The counterintuitive punchline for random design: ERM adapts to the simpler model f₀ only if the local neighborhood of f₀ in F is itself nearly as complex as F globally. If f₀ sits in a “quiet corner,” a region of low local complexity, ERM actually performs worse, not better. The optimizer gets pulled toward solutions far from f₀ in out-of-sample loss, because those distant, complex solutions better explain the training data.
These results hold for both Donsker classes (function classes tame enough that their statistical behavior stabilizes predictably as data grows) and non-Donsker classes (rougher classes where that stabilization never fully arrives).
Why It Matters
The most immediate connection is to benign overfitting in overparameterized models. Recent work by Belkin, Bartlett, and others showed that perfectly fitting noisy training data doesn’t necessarily destroy generalization. Kur and Rakhlin’s framework explains why: interpolating models often live in function classes with rich local neighborhoods everywhere, so ERM’s pull toward complex solutions still lands near the truth. There is no quiet corner to fall into.
The “double descent” curve and benign overfitting aren’t magic. They’re manifestations of the local-complexity structure this paper formalizes.
The work also challenges a quiet assumption in deep learning: that bigger models automatically adapt to simpler data. The lower bounds here show adaptation is not generic. It requires specific structural conditions on the function class, conditions that may or may not hold for neural networks in practice. Figuring out when neural network architectures satisfy the “rich local neighborhoods” condition could become a central question for theorists trying to explain empirical generalization.

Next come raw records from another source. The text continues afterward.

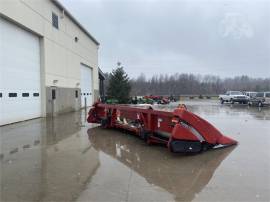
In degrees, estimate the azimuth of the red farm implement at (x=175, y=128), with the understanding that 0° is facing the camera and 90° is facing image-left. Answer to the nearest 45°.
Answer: approximately 225°

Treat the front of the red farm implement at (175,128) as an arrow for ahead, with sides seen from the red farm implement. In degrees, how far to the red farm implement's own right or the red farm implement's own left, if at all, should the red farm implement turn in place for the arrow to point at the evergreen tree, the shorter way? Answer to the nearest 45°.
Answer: approximately 45° to the red farm implement's own left

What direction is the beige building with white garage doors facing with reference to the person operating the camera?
facing the viewer and to the right of the viewer

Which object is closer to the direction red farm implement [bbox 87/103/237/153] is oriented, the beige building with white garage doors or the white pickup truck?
the white pickup truck

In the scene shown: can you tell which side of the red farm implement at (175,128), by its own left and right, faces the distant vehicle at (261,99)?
front

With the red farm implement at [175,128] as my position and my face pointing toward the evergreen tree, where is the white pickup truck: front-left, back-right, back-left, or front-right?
front-right

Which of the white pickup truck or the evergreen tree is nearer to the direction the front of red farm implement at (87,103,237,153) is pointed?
the white pickup truck

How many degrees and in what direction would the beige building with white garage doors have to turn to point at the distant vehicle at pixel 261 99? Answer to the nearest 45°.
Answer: approximately 45° to its left

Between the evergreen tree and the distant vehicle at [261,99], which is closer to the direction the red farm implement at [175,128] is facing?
the distant vehicle

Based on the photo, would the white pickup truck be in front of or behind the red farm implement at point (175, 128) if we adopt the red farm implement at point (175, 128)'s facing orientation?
in front

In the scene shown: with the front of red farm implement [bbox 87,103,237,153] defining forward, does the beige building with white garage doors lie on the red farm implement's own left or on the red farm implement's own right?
on the red farm implement's own left

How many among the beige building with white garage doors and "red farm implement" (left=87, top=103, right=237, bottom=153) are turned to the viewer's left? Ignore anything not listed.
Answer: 0

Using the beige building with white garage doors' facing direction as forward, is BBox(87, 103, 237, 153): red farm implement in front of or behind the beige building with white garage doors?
in front
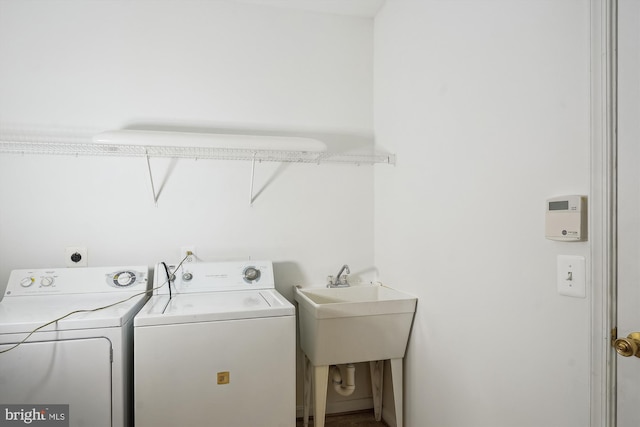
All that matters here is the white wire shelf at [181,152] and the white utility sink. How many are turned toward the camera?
2

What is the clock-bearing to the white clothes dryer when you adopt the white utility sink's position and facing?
The white clothes dryer is roughly at 2 o'clock from the white utility sink.

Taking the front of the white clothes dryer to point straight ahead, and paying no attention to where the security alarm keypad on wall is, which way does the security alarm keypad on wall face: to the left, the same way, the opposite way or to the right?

Bottom Line: ERM’s adaptivity to simple models is an exception, not a rule. It works only when the model’s neighborhood is itself complex, a precise result that reframes decades of intuition about overfitting, regularization, and generalization.
IAIFI Research Highlights
This work brings rigorous statistical learning theory to bear on the foundations of overparameterized model training, connecting the geometry of function classes to practical questions about modern deep learning.
The sharp lower bounds pin down fundamental limits on ERM's adaptivity, clarifying when practitioners can and cannot trust large models to generalize to simpler underlying structure.

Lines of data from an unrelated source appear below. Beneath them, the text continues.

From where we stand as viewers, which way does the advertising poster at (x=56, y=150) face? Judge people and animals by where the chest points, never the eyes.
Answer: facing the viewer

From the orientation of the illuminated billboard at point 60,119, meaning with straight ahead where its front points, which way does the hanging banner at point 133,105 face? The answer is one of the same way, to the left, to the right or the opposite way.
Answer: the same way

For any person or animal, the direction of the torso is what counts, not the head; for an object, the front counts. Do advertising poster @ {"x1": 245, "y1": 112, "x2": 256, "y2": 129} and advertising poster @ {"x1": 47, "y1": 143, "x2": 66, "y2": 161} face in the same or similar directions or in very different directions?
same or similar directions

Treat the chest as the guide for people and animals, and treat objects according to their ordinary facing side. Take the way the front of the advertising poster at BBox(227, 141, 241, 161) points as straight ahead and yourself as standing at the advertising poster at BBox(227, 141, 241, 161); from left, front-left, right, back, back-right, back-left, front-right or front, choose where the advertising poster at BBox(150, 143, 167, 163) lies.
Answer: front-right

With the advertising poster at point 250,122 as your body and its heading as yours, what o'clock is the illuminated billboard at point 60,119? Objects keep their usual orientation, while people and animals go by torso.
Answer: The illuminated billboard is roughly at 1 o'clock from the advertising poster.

The results carry direct implications for physics-informed machine learning, where large neural architectures are routinely used to fit data generated by simpler physical laws.
Future work should characterize which neural network architectures satisfy the rich-local-neighborhood conditions identified here. The paper is available at [arXiv:2102.12066](https://arxiv.org/abs/2102.12066) and represents ongoing work from MIT's learning theory group by Kur and Rakhlin.
Original Paper Details
On the Minimal Error of Empirical Risk Minimization
[2102.12066](https://arxiv.org/abs/2102.12066)
Gil Kur, Alexander Rakhlin
We study the minimal error of the Empirical Risk Minimization (ERM) procedure in the task of regression, both in the random and the fixed design settings. Our sharp lower bounds shed light on the possibility (or impossibility) of adapting to simplicity of the model generating the data. In the fixed design setting, we show that the error is governed by the global complexity of the entire class. In contrast, in random design, ERM may only adapt to simpler models if the local neighborhoods around the regression function are nearly as complex as the class itself, a somewhat counter-intuitive conclusion. We provide sharp lower bounds for performance of ERM for both Donsker and non-Donsker classes. We also discuss our results through the lens of recent studies on interpolation in overparameterized models.